CDC: Overnight church camp and ‘men’s conference’ in Illinois led to 180 cases of COVID-19 outbreak

According to a report from the U.S. Centers for Disease Control and Prevention (CDC), two events sponsored by the same organization in Illinois are at the center of a 180-case COVID-19 outbreak in the Midwest.

A five-day church camp and a two-day “men’s conference” held by an unnamed organization in mid-June are at the heart of a widespread outbreak investigated by the CDC.

In all, these events would have exposed more than 1,000 people in four states to the virus.

The outbreak also led to five hospitalizations, although no Covid deaths were associated with the events.

29 breakthrough cases were also discovered, although there were none among the hospitalized patients.

The church camp went from June 14 to June 18.  The first participant started feeling COVID-19 symptoms a day before it ended

The church camp went from June 14 to June 18. The first participant started feeling COVID-19 symptoms a day before it ended

The men's conference started the day after the camp ended.  Six staffers who contracted Covid in the camp also worked on the conference, although they were not yet aware they had the virus

The men's conference started the day after the camp ended.  Six staffers who contracted Covid in the camp also worked on the conference, although they were not yet aware they had the virus

The men’s conference started the day after the camp ended. Six staffers who contracted Covid in the camp also worked on the conference, although they were not yet aware they had the virus

The Illinois Department of Health contacted the CDC about the outbreak on June 30.

The camp was held from June 13 to 17 and involved teenagers aged 14 to 18.

There were 294 campers and 41 staff in attendance, and there were no requirements for vaccination or a negative test to participate.

Campers slept close together, with 100 campers each in large shared boarding facilities.

On June 16, a day before camp ended, the camper left early after feeling symptoms of the virus, and later tested positive.

Campers and staff were briefed about the RV and tested for the virus.

On June 18, two days later, the conference began.

Six staffers who tested positive for Covid – only they didn’t know yet because they were still waiting for results – worked at that event.

In total, there were 500 attendees and 30 employees at the conference.

Two days after the conclusion, the first participant would test positive for COVID-19.

After everyone in the camp and conference was tested, 122 cases were found among people attending the conference or camp.

A further 58 cases were discovered at both events among people who had close contact with someone who was infected.

About 16 percent of the total cases, of which 29, were breakthrough cases found in fully vaccinated people.

Five people were hospitalized, and all were unvaccinated.

“In this study, most of the reported cases of COVID-19 were found among unvaccinated individuals,” the researchers wrote.

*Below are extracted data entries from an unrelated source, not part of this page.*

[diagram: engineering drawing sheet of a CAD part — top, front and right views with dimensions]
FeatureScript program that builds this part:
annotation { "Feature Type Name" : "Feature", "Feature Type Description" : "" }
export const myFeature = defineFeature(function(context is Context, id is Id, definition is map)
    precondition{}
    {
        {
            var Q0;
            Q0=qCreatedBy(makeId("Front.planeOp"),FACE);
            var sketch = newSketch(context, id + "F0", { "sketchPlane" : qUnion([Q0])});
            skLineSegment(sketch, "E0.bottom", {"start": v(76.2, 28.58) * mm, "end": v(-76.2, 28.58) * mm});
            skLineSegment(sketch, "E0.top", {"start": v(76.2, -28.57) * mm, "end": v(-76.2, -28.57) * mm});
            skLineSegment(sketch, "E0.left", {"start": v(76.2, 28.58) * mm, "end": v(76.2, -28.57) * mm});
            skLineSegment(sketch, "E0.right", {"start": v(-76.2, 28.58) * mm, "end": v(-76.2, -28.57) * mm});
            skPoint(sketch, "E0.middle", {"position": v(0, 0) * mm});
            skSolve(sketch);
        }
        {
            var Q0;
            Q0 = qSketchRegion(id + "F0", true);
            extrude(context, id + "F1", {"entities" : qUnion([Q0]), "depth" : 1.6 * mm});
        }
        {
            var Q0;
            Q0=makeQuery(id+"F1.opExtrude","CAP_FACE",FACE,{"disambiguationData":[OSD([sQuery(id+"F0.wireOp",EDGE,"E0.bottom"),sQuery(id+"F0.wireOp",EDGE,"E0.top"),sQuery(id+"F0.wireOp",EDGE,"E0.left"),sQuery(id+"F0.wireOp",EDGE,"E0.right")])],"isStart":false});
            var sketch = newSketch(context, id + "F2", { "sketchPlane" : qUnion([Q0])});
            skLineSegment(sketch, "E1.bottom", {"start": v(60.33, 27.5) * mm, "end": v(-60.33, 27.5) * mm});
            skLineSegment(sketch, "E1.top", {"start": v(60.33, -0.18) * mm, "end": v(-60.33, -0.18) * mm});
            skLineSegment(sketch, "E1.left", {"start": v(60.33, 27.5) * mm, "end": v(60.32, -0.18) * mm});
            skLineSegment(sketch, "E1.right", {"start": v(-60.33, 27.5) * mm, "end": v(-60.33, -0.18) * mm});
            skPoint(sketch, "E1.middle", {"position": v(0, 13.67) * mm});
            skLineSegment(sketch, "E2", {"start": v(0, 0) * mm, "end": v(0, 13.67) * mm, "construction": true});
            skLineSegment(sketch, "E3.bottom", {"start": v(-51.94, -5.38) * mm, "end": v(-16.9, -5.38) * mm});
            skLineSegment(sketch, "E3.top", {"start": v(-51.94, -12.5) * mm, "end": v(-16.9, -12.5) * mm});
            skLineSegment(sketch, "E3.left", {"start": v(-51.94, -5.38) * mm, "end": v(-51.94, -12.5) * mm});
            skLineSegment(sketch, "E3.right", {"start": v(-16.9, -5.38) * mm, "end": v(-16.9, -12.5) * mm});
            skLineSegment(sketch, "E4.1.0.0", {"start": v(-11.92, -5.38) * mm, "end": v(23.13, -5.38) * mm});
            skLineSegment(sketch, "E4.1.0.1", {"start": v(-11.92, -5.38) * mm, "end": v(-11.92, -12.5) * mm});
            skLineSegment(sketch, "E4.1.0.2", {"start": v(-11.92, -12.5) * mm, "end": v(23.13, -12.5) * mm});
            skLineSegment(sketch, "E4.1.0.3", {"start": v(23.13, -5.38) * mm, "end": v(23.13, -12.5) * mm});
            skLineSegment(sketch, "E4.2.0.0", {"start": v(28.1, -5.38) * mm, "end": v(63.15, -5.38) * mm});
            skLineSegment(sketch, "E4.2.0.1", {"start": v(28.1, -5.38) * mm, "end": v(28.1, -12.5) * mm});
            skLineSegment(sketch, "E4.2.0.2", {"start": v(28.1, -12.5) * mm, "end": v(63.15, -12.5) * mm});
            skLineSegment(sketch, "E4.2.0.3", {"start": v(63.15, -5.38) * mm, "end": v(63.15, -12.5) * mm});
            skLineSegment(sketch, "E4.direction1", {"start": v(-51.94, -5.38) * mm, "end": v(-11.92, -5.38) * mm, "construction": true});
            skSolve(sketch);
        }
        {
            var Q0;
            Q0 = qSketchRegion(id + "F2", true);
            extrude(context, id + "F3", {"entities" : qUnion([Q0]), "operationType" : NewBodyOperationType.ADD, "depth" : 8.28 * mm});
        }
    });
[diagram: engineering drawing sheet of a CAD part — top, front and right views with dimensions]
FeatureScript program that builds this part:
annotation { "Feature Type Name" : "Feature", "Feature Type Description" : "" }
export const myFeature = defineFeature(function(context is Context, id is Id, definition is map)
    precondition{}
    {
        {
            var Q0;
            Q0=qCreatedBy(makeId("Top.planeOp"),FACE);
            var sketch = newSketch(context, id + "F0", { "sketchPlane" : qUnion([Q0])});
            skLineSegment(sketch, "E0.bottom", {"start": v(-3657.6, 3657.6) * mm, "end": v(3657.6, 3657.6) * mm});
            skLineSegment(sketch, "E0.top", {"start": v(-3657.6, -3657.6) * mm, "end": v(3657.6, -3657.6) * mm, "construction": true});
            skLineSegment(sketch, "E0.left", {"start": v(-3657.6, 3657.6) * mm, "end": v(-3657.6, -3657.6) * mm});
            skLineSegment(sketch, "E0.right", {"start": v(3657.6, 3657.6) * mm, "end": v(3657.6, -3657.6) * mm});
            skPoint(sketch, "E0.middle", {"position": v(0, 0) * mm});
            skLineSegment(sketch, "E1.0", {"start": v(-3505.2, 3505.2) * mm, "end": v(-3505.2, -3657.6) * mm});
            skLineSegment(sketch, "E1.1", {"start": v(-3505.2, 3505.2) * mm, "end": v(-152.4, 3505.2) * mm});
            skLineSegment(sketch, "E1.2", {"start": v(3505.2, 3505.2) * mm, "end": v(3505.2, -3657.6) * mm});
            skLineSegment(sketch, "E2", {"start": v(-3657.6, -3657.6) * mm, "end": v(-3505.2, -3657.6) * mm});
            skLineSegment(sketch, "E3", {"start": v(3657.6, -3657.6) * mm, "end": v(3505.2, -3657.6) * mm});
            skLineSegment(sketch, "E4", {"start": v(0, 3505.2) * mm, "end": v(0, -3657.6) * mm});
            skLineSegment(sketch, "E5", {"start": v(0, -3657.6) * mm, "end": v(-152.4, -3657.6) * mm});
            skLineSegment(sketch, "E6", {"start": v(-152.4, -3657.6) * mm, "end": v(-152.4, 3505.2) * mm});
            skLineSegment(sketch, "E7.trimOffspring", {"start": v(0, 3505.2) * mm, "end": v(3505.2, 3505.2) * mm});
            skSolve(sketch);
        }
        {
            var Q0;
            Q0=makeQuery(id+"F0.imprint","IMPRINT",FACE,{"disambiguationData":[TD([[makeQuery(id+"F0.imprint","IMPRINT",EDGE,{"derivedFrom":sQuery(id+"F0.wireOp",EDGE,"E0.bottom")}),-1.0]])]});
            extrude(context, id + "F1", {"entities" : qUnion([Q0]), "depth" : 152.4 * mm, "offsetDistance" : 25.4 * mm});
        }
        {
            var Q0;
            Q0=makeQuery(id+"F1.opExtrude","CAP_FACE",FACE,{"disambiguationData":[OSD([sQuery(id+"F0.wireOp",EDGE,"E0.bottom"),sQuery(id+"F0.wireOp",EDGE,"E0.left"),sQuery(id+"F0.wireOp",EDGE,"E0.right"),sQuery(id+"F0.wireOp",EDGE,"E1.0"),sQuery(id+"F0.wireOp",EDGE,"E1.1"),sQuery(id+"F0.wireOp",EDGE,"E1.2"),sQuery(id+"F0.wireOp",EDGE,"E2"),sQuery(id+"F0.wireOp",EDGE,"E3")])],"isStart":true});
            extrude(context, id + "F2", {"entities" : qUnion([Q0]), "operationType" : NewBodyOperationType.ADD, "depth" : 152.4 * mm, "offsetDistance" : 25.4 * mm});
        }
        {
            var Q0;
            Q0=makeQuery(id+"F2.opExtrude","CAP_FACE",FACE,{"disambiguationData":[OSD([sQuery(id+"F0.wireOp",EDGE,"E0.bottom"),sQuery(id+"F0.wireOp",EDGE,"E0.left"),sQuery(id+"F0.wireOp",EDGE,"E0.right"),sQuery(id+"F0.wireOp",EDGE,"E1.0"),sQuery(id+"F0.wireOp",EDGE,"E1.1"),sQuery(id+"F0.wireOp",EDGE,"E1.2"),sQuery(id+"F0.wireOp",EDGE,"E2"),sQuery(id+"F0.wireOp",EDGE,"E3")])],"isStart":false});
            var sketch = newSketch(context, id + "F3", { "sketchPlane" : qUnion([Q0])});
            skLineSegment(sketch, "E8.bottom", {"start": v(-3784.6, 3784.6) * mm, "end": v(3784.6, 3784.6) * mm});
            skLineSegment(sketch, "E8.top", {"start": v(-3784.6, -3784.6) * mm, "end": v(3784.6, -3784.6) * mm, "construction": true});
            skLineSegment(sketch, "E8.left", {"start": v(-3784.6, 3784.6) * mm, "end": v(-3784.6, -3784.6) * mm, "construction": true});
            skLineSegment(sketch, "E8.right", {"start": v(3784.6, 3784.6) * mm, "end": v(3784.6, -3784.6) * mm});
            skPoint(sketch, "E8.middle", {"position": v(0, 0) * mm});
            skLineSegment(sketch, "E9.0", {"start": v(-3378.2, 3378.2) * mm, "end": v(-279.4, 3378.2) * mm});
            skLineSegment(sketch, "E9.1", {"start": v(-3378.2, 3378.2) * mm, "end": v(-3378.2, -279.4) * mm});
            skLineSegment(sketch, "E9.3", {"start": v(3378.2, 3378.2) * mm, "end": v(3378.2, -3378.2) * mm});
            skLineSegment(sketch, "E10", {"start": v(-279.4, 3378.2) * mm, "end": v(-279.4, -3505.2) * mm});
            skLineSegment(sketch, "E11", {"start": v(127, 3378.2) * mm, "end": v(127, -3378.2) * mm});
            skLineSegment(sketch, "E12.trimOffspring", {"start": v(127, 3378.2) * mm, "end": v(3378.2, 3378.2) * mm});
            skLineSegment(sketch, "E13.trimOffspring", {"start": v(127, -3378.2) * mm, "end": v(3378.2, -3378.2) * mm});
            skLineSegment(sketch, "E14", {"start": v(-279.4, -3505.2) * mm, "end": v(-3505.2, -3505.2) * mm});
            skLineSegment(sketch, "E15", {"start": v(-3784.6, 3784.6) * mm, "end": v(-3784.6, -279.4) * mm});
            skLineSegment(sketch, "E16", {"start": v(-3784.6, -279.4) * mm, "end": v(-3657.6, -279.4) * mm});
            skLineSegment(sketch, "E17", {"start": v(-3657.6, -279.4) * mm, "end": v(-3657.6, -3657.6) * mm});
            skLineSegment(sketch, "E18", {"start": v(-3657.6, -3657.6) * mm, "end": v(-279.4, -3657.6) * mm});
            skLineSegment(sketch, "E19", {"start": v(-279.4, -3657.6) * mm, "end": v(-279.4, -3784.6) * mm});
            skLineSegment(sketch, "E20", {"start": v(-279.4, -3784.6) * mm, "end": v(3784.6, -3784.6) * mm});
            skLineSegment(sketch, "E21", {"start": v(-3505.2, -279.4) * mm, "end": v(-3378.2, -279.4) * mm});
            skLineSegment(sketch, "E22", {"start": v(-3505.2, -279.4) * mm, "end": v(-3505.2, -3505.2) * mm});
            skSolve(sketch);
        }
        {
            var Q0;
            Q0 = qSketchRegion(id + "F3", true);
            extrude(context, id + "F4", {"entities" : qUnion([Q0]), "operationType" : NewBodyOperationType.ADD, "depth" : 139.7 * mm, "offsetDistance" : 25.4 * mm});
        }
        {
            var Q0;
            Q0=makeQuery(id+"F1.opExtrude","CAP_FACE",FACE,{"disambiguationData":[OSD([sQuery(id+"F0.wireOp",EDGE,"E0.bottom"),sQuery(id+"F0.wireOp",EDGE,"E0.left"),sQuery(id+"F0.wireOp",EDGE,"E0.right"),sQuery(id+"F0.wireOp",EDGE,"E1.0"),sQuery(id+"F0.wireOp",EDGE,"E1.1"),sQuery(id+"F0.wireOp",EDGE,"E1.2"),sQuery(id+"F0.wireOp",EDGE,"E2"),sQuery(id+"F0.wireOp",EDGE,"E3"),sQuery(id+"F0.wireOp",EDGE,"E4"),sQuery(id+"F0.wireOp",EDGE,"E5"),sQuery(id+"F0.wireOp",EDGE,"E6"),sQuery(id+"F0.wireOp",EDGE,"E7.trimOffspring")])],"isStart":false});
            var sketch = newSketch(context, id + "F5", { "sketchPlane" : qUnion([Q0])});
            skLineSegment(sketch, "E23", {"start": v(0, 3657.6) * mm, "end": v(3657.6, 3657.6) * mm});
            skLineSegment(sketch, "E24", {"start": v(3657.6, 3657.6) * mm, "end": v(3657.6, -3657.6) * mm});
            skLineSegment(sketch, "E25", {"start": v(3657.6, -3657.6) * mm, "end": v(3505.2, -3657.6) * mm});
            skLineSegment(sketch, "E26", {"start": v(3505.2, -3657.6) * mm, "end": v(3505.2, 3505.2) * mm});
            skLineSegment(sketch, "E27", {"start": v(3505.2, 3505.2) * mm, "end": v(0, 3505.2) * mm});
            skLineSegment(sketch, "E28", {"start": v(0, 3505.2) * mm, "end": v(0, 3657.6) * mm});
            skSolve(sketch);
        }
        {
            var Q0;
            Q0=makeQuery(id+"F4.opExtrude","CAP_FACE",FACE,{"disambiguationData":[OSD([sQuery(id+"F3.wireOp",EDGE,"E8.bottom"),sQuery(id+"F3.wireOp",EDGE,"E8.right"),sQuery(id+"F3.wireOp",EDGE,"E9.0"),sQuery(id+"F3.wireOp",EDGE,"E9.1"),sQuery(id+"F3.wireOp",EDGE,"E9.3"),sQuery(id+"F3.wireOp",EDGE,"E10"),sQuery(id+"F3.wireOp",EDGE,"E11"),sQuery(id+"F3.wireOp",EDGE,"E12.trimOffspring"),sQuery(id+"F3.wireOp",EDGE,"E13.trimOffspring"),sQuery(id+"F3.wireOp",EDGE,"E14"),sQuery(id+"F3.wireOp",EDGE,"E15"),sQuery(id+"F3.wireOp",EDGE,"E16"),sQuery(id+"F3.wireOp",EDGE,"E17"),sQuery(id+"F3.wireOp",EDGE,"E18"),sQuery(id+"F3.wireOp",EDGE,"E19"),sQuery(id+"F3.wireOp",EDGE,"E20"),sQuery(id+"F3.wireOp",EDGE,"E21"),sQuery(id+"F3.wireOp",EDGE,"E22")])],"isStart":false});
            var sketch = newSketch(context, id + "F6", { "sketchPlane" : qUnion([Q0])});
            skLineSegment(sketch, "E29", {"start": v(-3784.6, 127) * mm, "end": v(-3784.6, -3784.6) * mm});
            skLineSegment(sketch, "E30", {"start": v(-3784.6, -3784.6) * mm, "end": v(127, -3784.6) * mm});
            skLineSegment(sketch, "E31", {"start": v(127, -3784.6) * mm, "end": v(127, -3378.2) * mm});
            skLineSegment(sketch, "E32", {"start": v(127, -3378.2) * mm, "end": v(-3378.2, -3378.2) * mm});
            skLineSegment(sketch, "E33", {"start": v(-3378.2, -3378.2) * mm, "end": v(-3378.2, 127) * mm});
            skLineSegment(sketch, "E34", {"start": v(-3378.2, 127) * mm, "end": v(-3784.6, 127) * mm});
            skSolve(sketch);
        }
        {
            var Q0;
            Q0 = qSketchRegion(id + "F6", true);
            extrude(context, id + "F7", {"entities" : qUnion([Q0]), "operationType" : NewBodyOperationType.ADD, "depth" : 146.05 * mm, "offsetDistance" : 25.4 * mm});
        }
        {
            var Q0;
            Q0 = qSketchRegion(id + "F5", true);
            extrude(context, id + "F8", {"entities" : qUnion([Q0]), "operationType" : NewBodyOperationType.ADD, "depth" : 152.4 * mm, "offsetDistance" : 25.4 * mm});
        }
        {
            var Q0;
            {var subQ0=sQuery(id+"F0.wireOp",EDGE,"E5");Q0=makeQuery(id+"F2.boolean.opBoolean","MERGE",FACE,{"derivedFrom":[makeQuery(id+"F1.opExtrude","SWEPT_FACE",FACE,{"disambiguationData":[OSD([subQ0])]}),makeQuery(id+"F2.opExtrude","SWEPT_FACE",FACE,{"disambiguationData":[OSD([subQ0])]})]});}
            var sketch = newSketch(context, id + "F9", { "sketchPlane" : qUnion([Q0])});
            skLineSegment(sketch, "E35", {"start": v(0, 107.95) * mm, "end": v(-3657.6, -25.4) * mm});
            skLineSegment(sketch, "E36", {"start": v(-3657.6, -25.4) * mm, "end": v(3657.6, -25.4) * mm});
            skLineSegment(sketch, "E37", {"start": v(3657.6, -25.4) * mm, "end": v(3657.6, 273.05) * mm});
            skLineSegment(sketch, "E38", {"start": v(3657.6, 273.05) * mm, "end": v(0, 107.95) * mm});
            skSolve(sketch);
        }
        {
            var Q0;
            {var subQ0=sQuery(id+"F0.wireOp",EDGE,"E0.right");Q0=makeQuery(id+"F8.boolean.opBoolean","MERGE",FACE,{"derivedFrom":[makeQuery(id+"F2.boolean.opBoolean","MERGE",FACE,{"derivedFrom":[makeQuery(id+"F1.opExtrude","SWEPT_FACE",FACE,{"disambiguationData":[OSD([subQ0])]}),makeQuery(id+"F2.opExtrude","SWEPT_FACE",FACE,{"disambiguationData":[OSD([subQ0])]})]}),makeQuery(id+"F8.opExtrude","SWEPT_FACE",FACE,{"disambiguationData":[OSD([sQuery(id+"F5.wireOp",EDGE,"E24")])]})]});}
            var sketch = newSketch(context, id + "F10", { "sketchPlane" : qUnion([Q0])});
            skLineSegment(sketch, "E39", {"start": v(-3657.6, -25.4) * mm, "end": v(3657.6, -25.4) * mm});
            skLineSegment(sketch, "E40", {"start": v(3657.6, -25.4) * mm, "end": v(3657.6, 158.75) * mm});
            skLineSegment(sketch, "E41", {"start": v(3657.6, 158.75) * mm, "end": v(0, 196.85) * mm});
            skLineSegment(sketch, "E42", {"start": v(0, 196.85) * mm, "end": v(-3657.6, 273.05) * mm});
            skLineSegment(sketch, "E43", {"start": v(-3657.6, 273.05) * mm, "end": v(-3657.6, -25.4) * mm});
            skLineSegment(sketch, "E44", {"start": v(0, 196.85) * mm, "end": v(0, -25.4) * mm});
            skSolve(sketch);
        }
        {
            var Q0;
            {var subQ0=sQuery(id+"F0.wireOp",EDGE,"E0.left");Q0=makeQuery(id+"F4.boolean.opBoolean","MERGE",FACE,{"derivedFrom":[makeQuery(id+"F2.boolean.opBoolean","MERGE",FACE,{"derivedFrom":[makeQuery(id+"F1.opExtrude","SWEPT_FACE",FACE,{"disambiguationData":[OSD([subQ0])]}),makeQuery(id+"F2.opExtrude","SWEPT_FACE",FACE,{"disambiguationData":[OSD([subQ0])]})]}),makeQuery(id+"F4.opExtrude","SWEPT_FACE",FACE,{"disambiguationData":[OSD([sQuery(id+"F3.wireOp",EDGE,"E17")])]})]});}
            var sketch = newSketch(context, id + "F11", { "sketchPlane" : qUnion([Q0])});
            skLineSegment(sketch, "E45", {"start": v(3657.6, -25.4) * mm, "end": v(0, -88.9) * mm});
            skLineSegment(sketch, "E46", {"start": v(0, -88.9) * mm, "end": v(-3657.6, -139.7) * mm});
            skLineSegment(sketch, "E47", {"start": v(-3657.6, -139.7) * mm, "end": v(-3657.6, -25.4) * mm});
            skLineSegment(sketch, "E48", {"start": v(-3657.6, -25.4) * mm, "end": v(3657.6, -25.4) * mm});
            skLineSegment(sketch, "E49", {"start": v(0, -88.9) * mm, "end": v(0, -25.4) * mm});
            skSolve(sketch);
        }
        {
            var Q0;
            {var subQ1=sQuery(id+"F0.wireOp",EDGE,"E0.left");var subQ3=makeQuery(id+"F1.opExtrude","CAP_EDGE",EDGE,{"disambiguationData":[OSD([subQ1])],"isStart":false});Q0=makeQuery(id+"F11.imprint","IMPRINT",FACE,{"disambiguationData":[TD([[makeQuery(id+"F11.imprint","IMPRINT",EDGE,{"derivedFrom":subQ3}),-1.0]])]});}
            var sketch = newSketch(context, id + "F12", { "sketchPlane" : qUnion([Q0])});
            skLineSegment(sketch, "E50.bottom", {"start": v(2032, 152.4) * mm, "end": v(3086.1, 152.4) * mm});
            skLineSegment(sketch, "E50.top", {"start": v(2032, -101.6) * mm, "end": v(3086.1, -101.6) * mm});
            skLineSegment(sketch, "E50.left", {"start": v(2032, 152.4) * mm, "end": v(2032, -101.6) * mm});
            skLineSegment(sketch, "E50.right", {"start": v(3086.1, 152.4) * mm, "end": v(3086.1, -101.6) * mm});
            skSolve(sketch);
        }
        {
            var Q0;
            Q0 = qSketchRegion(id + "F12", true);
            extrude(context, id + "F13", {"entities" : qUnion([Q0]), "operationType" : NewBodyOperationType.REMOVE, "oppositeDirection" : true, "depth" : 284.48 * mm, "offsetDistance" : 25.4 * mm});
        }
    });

‘However, transfer of [Covid] from vaccinated individuals to unvaccinated and vaccinated individuals is likely to have occurred.

“These vaccine breakthrough cases were identified among camp and conference participants and in individuals exposed to the attendees.”

The researchers also believe that multiple attendees may have brought the virus to the camp, as two different strains have been discovered within the same outbreak — a rarity.

‘Because several’ [Covid] variants of care were identified from the specimens of camp visitors, suggesting multiple introductions of [Covid] to the camp, rather than a single introduction,” they wrote.

As in-person gatherings and camps return this year, health officials still want organizers to take some precautions to prevent the spread of Covid.

The two Illinois events took few precautions — masks weren’t even included in a list of gear campers were allowed to bring — and sparked an outbreak.

However, there are ways to keep these types of events safe.

‘[Outbreaks like this are] strengthening the importance of COVID-19 prevention measures in these camps, including identifying infected individuals through pre-arrival and screening testing programs and consistent implementation of other prevention efforts, including vaccination, masking and physical distancing.”